* **你的任务**
1. 在按县市分组的代码中，打印结果显示新北市有多少笔数据？
2. 逐字抄录按县市分组的代码中以“scaler_y = FunctionTransformer(np.log1p, np.expm1)”开头、以“kaoshung_df = city_group.get_group('高雄市')”结尾的那一段。

In [1]:
import numpy as np
import pandas as pd
import matplotlib.pyplot as plt
from sklearn.preprocessing import StandardScaler
from sklearn.preprocessing import FunctionTransformer
import torch

In [2]:
# load public test data
path = 'D:/永豐攻房戰/30_Public Dataset_Public Sumission Template_v2/public_dataset.csv'
public_df = pd.read_csv(path)

scaler_y = FunctionTransformer(np.log1p, np.expm1)

city_group = public_df.groupby('縣市') # 依照縣市分組
taipei_df = city_group.get_group('台北市')
newtaipei_df = city_group.get_group('新北市')
taoyuan_df = city_group.get_group('桃園市')
taichung_df = city_group.get_group('台中市')
tainan_df =  city_group.get_group('台南市')
kaoshung_df = city_group.get_group('高雄市')
main_six = ['台北市', '新北市', '桃園市', '台中市', '台南市', '高雄市']
others_df = pd.concat([city_group.get_group(group) for group in city_group.groups if group not in main_six]) # 取得六都以外的縣市
print('台北市:', len(taipei_df))
print('新北市:', len(newtaipei_df))
print('桃園市:', len(taoyuan_df))
print('台中市:', len(taichung_df))
print('台南市:', len(tainan_df))
print('高雄市:', len(kaoshung_df))
print('其他:', len(others_df))
df_lst = [taipei_df, newtaipei_df, taoyuan_df, taichung_df, tainan_df, kaoshung_df, others_df] # 用來對ID

# 將各組資料取出後 normalize, 並存到dict, 作為各網路 input
input_dict = {}
names = ['taipei', 'newtaipei', 'taoyuan', 'taichung', 'tainan', 'kaoshung', 'others']
for i, df in enumerate(df_lst):
    numeric_data = df[['土地面積', '移轉層次', '總樓層數', '屋齡', '建物面積', '車位面積', '車位個數', '橫坐標', '縱坐標', '主建物面積', '陽台面積', '附屬建物面積']] # 12 features
    numeric_data = numeric_data.to_numpy()
    scaler_X = StandardScaler()
    scaler_X.fit(numeric_data)
    X_scaled = scaler_X.transform(numeric_data)
    input_dict[names[i]] = X_scaled
    

台北市: 1219
新北市: 2197
桃園市: 549
台中市: 485
台南市: 214
高雄市: 669
其他: 543


In [3]:
# load models
from ANN_model import Taipei_features12_NN, NewTaipei_features12_NN, Taoyuan_features12_NN, Taichung_features12_NN, Tainan_features12_NN, Kaoshung_features12_NN, Others_features12_NN

model1 = Taipei_features12_NN()

* **所给数据**
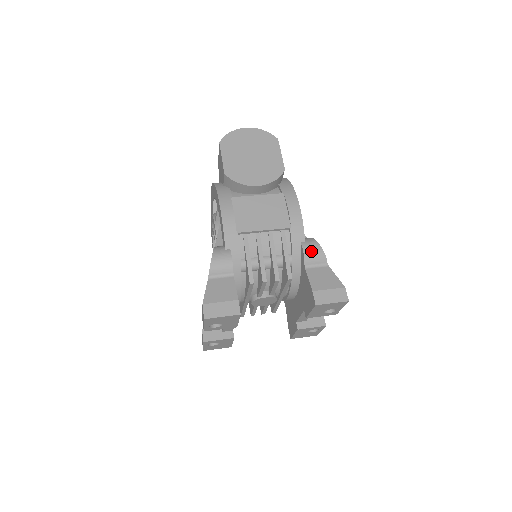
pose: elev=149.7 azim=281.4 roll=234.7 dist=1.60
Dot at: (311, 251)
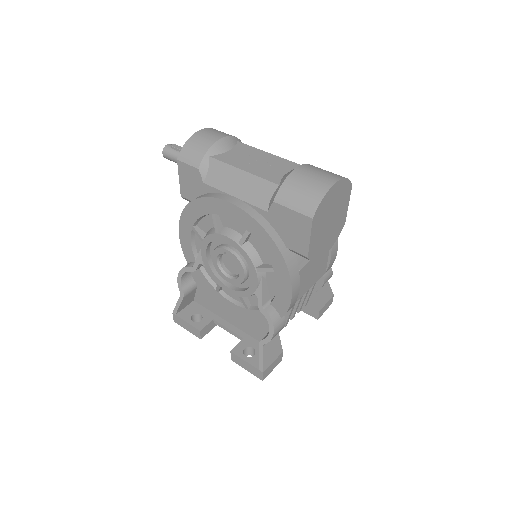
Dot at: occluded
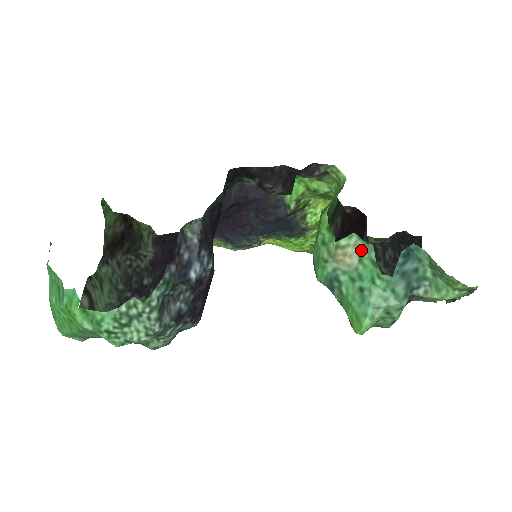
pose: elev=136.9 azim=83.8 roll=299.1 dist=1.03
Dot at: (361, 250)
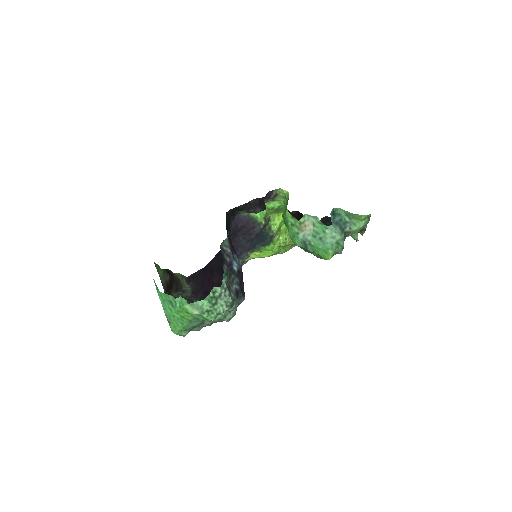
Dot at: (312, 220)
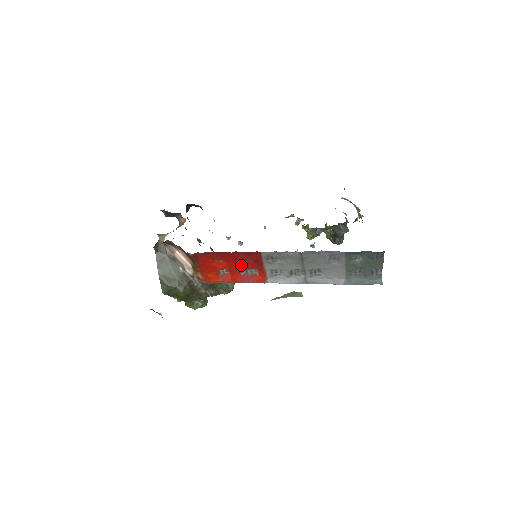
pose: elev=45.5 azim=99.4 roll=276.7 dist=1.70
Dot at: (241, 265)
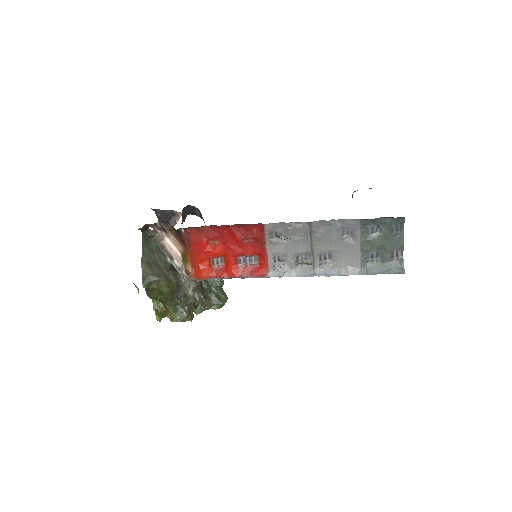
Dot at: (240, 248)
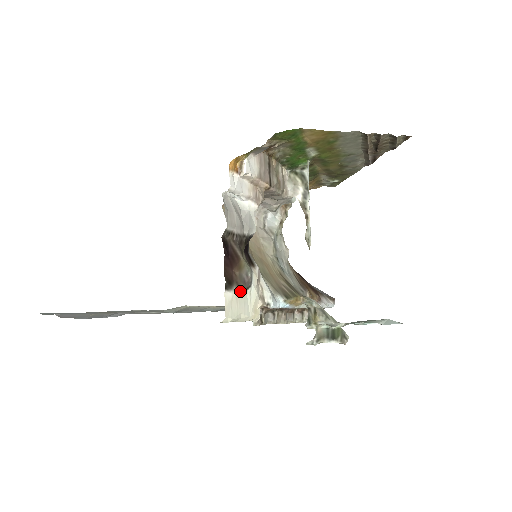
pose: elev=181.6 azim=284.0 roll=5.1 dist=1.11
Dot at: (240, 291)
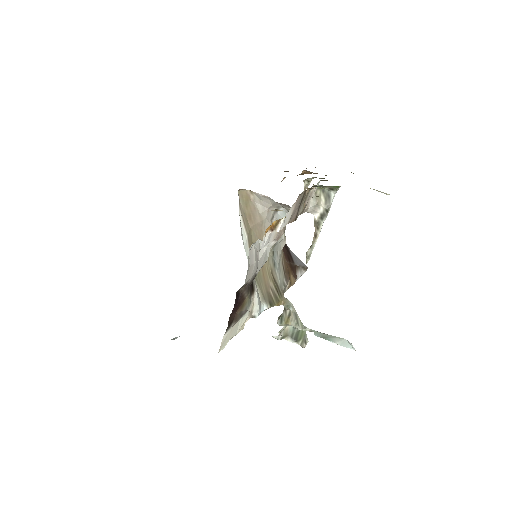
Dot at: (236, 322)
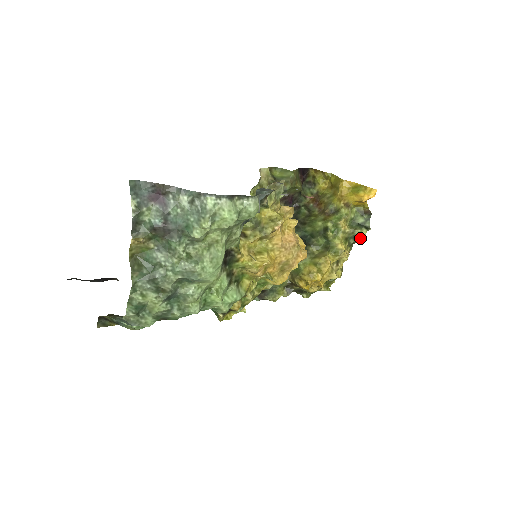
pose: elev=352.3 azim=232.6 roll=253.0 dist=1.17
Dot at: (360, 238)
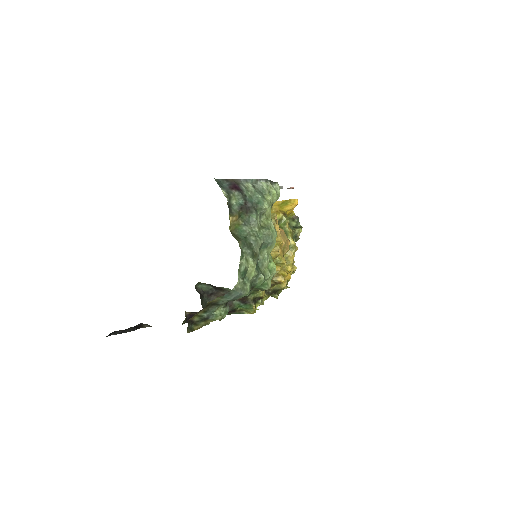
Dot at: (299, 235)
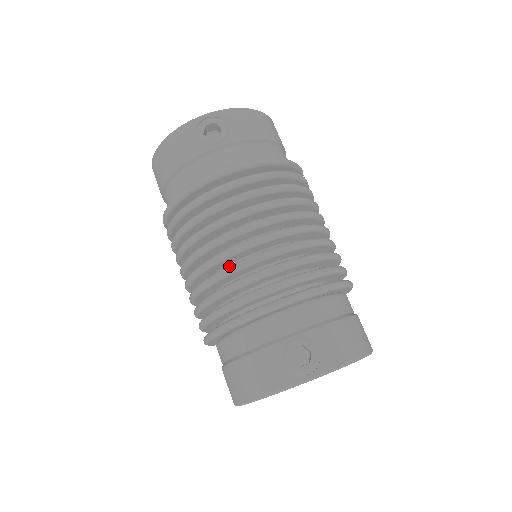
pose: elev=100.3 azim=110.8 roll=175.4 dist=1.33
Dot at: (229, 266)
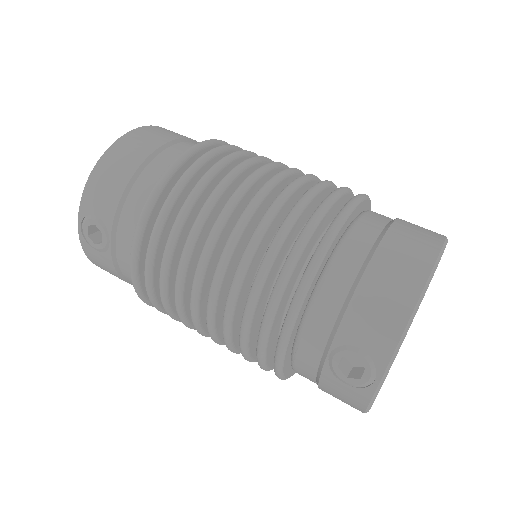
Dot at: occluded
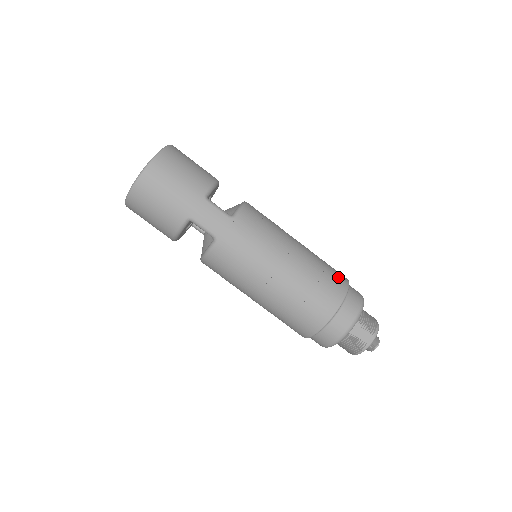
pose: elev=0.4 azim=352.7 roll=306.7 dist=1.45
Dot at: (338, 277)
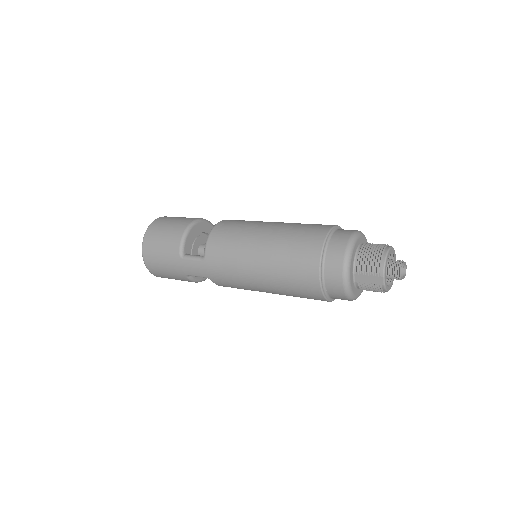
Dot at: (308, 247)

--

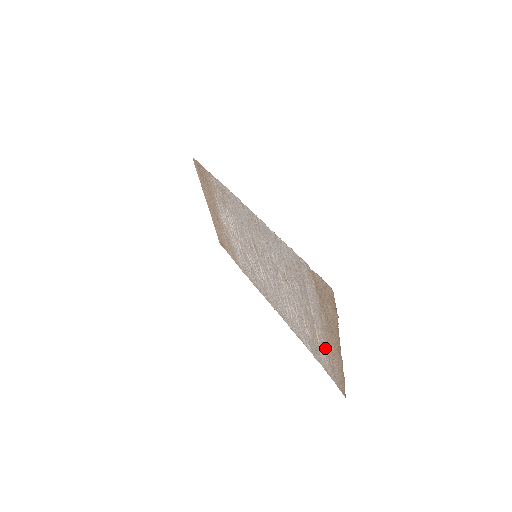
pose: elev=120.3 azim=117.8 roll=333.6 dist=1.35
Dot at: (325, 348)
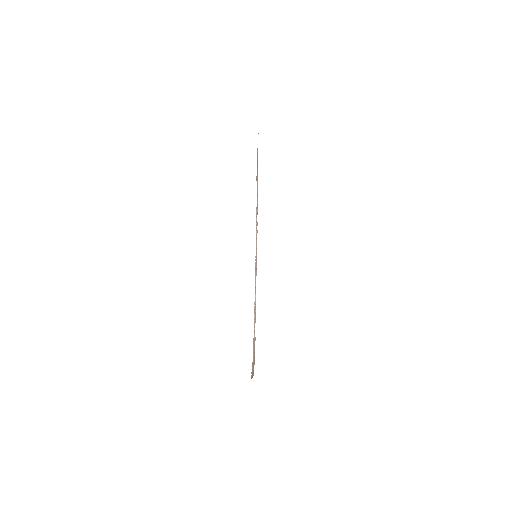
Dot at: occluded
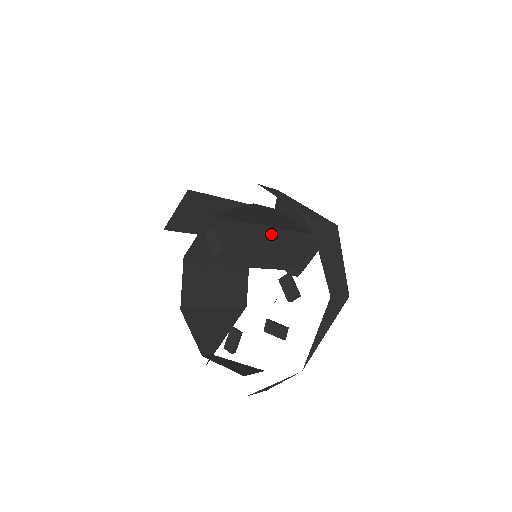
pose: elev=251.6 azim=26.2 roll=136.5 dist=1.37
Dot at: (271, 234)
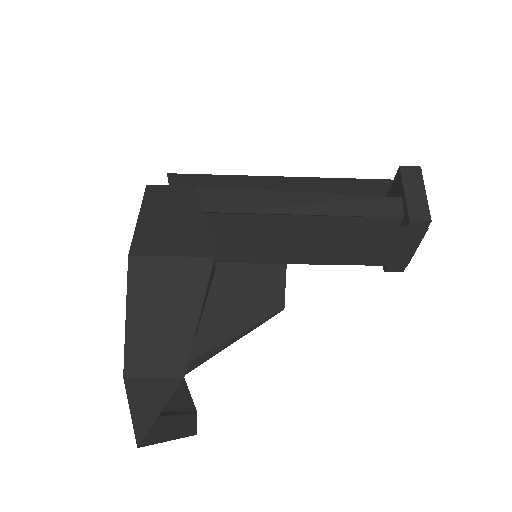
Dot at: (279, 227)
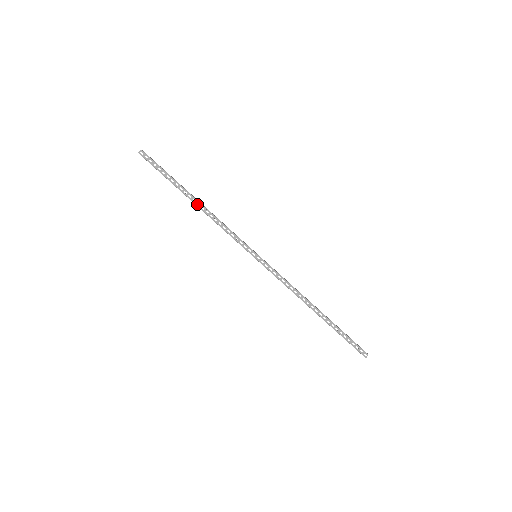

* * *

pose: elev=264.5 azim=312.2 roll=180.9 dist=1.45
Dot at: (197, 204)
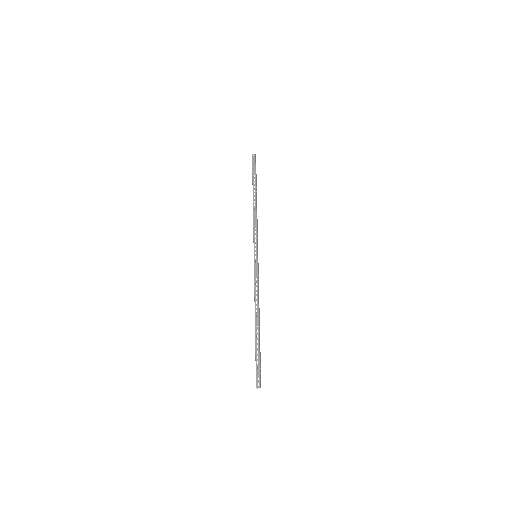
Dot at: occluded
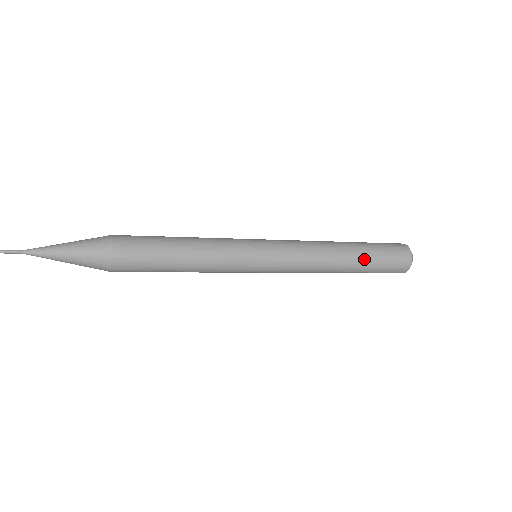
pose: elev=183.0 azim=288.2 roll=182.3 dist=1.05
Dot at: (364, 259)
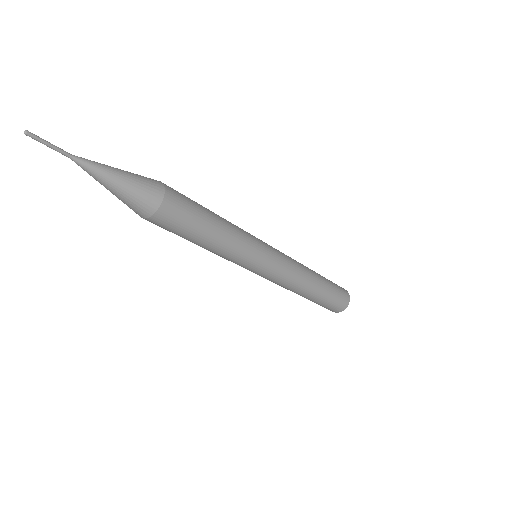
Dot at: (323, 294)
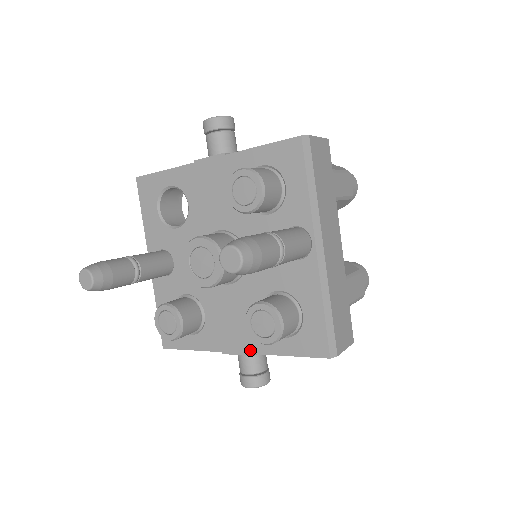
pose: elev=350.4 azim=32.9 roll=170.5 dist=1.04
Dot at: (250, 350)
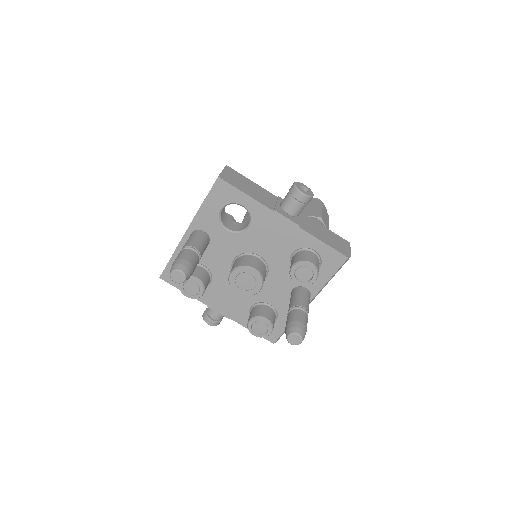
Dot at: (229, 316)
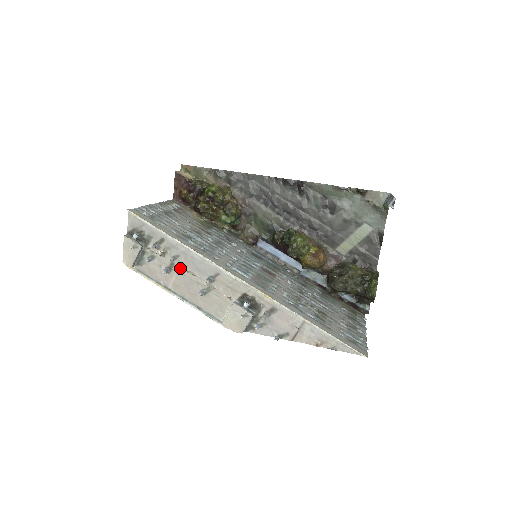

* **依次输出**
1. 2197 笔。

2.
scaler_y = FunctionTransformer(np.log1p, np.expm1)

city_group = public_df.groupby('縣市') # 依照縣市分組
taipei_df = city_group.get_group('台北市')
newtaipei_df = city_group.get_group('新北市')
taoyuan_df = city_group.get_group('桃園市')
taichung_df = city_group.get_group('台中市')
tainan_df =  city_group.get_group('台南市')
kaoshung_df = city_group.get_group('高雄市')